* _Your goal_
Which of the lines below contain the string "Situs"? Copy each one.
┌─ Input data
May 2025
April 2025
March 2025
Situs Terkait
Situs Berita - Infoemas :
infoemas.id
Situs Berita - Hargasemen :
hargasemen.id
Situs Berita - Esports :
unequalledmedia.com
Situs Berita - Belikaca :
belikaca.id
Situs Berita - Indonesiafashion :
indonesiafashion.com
└─
* _Solution to this problem_
Situs Terkait
Situs Berita - Infoemas :
Situs Berita - Hargasemen :
Situs Berita - Esports :
Situs Berita - Belikaca :
Situs Berita - Indonesiafashion :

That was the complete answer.